-- What you have to do --
Pick out each line in the items below that contains the word "order", and copy those lines.

-- Collection entries --
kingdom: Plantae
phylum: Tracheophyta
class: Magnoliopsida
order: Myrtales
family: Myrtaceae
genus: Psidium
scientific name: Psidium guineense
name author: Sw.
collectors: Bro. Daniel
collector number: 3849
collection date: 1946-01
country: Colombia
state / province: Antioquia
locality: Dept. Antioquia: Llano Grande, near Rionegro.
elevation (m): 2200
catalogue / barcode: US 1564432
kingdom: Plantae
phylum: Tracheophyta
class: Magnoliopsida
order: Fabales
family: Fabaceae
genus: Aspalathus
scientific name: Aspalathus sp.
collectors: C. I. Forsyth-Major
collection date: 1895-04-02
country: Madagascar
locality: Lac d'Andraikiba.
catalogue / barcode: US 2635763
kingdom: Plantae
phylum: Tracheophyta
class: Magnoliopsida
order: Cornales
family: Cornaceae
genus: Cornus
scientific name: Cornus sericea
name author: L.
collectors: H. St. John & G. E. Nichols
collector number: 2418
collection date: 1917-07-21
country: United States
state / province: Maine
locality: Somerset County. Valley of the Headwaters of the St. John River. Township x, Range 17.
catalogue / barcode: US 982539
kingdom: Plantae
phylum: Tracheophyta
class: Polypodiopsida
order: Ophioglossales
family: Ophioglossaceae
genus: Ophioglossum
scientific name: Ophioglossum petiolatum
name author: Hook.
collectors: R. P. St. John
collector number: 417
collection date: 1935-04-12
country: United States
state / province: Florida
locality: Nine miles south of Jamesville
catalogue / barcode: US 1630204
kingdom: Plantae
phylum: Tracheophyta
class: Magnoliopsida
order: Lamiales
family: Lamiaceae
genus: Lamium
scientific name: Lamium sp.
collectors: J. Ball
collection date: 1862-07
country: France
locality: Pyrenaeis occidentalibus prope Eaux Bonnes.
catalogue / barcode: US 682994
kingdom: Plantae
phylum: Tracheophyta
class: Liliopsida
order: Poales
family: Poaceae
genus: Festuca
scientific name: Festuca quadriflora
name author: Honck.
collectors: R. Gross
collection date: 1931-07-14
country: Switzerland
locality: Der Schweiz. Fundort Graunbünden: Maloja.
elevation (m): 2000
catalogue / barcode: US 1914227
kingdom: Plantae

-- The output --
order: Myrtales
order: Fabales
order: Cornales
order: Ophioglossales
order: Lamiales
order: Poales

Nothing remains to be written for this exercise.